Aldatmanın yelpazesi çok geniştir.
Politikadan sosyal ilişkilere kadar aldatma yaygınlaştı. Kamuoyunun, seçmenin, parti üyelerinin, arkadaşların yandaşların, vatandaşların aldatılması hayli yaygınlaştı.
Aldatma ve aldanma olayı gerçekleşirken aldatanlar kendilerini açıkgöz sayarken, aldananlar kendilerine bir sıfat yakıştırmaktan kaçınıyor ve aldanmaya mazeret bulmaya çalışıyor.
Aldanma elbette kötü!..
Aldanma belki iyi niyetten, belki saflıktan oluyor. Ama aldanmadan bıkmayıp aynı şekilde aldanma yoluna girenler de vardır.
Aldatma- aldanma olayı gerçekleştikten sonra hayıflanma ise bir işe yaramıyor. Kaybedilen ise geri gelmiyor. Bu nedenle asıl olan herhalde aldanmamaktır.

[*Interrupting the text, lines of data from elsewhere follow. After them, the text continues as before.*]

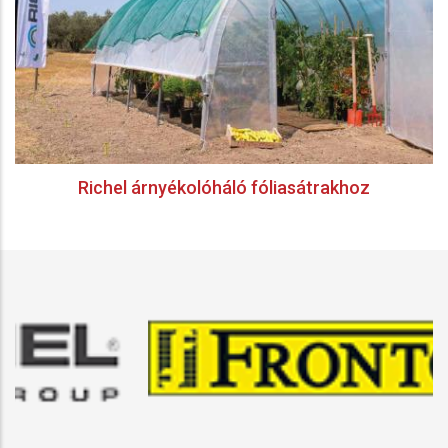
Richel árnyékolóháló fóliasátrakhoz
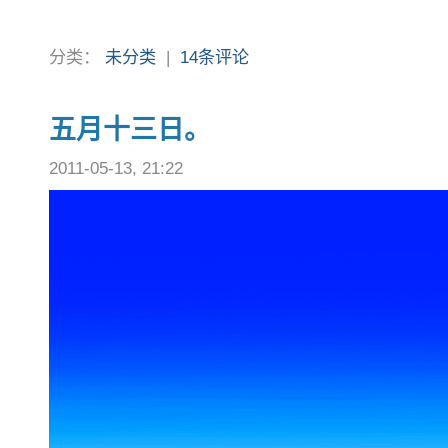
分类：
未分类
|
14条评论
五月十三日。
2011-05-13, 21:22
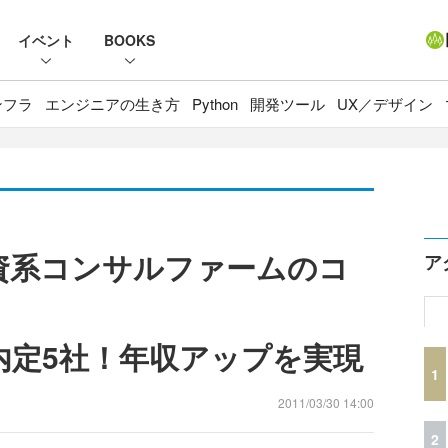
イベント
BOOKS
ンフラ
エンジニアの生き方
Python
開発ツール
UX／デザイン
資系コンサルファームのコ
ア
で内定5社！年収アップを実現
1
2011/03/30 14:00
2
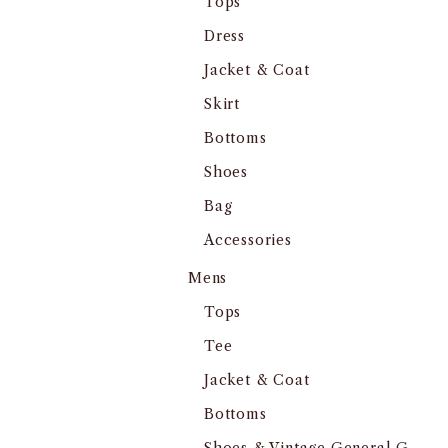
Tops
Dress
Jacket & Coat
Skirt
Bottoms
Shoes
Bag
Accessories
Mens
Tops
Tee
Jacket & Coat
Bottoms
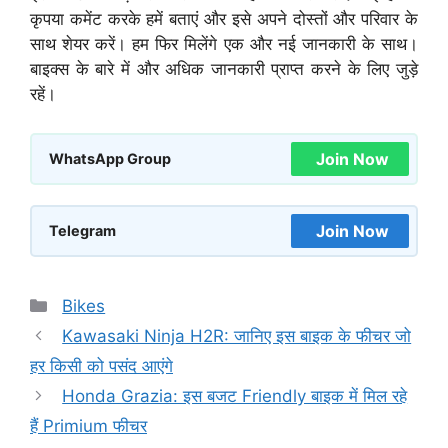
कृपया कमेंट करके हमें बताएं और इसे अपने दोस्तों और परिवार के
साथ शेयर करें। हम फिर मिलेंगे एक और नई जानकारी के साथ।
बाइक्स के बारे में और अधिक जानकारी प्राप्त करने के लिए जुड़े
रहें।
Join Now
WhatsApp Group
Join Now
Telegram
Categories
Bikes
Kawasaki Ninja H2R: जानिए इस बाइक के फीचर जो
हर किसी को पसंद आएंगे
Honda Grazia: इस बजट Friendly बाइक में मिल रहे
हैं Primium फीचर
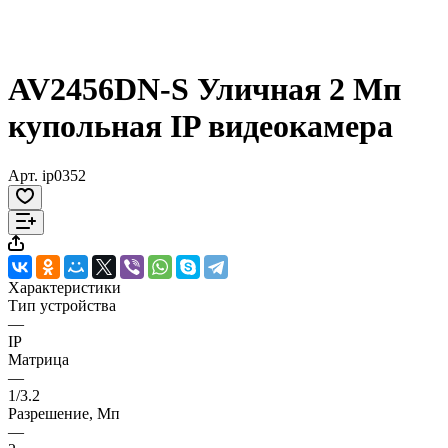
AV2456DN-S Уличная 2 Мп
купольная IP видеокамера
Арт.
ip0352
Характеристики
Тип устройства
—
IP
Матрица
—
1/3.2
Разрешение, Мп
—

Bunun için tedbirli olmak, her söze inanmamak, estirilen her dalgaya kendini kaptırmamak lazımdır.
Asıl olan aldanmak değil, aldatmaya çalışanların atlatmasının önüne geçebilmektedir.
*
Girne Amerikan Üniversitesi’nin bir süre önce yaptığı ve büyük yankı yaratan kamuoyu araştırmasının sonuçlarından bir tanesi güvenlik güçlerine ve mahkemelere oldukça büyük bir güven duyulması, siyasilere güvenin ise çok düşük düzeyde olması idi.
Son zamanlarda tartışma konusu yapılmaya çalışılan güvenlik güçleri ile mahkemelerin en güvenilir kurumlar olduğunun saptanması oldukça anlamlıdır.
Demek ki halk tüm olumsuz propagandaya rağmen yaşadığı gerçekler ve sahip olduğu değerlerin farkında ve bilincindedir.
Halk, içinde bulunduğu gerçekler ışığında sahip olduğu huzur ve sükun ortamının aldatıcı propagandalarla bozulmasını istememektedir.
Referandum döneminde yapılan propagandalarla verilen sözler yerine getirilmemiştir.
Dolayısıyla halk, sözden öte filli durumu dikkate almaktadır.
Halk, her ikide bir boş sözlerle aldatılmak istememektedir.